» Objetivo do exercício
Imprima, por favor, o trecho do texto sobre a NATO que vai de "José Goulão |" até "capital da Estónia.", incluindo estas últimas palavras.

» Texto apresentado
········
De altos cargos associados à
guerra e aos interesses militares transitaram para bem sucedidas empresas
privadas – e nesta qualidade desempenham agora funções no Centro de Excelência
da NATO.
José Goulão | AbrilAbril | opinião
Que a NATO é uma aliança
guerreira global não é novidade para ninguém; nem mesmo – e sobretudo – para
aqueles que continuam a jurar que não passa de uma inocente organização
defensiva. Mas a NATO dá fortes sinais de estar a transformar-se também numa
motivadora frente de grandes negócios onde os interesses público e privado
esbatem lucrativamente as suas fronteiras. Um exemplo? Chama-se Cooperative Cyber
Defence Centre of Excellence (CCDCOE), com a tradução oficial portuguesa de
Centro de Excelência para a Ciberdefesa Cooperativa e funciona a partir de
Tallin, capital da Estónia.
O CCDCOE é «uma base avançada de
negócios», garante-se à boca cheia nos meios do business onde se
aliam os interesses militares e civis que têm a morte dos outros como
recompensador modo de vida. Também é usual qualificar este Centro de Excelência
como «uma antena» que conecta a mais paranóica das obsessões actuais dos que
gerem «o nosso modo de vida» – a cibersegurança – com as potencialidades
inesgotáveis de negócio que tal actividade representa a todos os níveis e em
todos os azimutes.
········
» Entradas guardadas
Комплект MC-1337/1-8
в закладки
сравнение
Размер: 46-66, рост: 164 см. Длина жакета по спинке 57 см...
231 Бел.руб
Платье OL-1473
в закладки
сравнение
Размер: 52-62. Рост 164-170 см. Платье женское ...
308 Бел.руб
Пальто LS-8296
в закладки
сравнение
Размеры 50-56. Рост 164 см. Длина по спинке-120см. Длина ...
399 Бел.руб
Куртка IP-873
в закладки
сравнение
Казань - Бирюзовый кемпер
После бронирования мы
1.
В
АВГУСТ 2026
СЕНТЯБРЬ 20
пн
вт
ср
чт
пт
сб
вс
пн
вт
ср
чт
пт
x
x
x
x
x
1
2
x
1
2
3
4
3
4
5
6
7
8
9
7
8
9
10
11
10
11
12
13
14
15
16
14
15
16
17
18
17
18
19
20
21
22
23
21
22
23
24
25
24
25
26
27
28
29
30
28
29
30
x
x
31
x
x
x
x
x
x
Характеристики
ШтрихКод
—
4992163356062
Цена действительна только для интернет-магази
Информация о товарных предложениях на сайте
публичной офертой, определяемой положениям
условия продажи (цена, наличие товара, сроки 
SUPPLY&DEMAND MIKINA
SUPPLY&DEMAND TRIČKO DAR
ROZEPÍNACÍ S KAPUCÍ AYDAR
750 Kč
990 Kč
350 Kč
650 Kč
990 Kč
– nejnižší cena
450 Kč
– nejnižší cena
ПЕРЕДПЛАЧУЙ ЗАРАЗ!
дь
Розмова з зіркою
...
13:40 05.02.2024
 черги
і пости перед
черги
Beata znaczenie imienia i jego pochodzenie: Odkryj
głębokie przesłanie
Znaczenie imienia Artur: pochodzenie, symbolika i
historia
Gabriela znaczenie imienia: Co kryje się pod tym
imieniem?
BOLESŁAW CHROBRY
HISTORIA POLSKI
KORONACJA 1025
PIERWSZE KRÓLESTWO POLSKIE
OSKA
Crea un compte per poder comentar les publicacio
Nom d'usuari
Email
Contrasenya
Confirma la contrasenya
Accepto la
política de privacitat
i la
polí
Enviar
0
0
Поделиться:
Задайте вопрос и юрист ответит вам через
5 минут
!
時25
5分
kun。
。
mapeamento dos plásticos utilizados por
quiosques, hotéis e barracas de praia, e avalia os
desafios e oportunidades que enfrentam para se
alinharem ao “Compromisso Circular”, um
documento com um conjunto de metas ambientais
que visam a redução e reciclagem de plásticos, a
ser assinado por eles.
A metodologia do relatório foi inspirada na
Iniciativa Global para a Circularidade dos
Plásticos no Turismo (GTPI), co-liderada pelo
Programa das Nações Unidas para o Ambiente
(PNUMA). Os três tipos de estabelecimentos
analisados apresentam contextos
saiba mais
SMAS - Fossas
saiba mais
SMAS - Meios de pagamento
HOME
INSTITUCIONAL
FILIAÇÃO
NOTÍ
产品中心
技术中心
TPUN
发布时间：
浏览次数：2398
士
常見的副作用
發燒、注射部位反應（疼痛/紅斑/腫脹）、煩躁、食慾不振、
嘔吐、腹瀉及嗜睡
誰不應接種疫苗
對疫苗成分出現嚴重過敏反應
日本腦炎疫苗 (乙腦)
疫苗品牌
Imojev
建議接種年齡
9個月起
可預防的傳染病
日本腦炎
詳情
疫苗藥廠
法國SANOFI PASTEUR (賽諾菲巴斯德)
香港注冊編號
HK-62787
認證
········
» Caixa de resposta
José Goulão | AbrilAbril | opinião
Que a NATO é uma aliança
guerreira global não é novidade para ninguém; nem mesmo – e sobretudo – para
aqueles que continuam a jurar que não passa de uma inocente organização
defensiva. Mas a NATO dá fortes sinais de estar a transformar-se também numa
motivadora frente de grandes negócios onde os interesses público e privado
esbatem lucrativamente as suas fronteiras. Um exemplo? Chama-se Cooperative Cyber
Defence Centre of Excellence (CCDCOE), com a tradução oficial portuguesa de
Centro de Excelência para a Ciberdefesa Cooperativa e funciona a partir de
Tallin, capital da Estónia.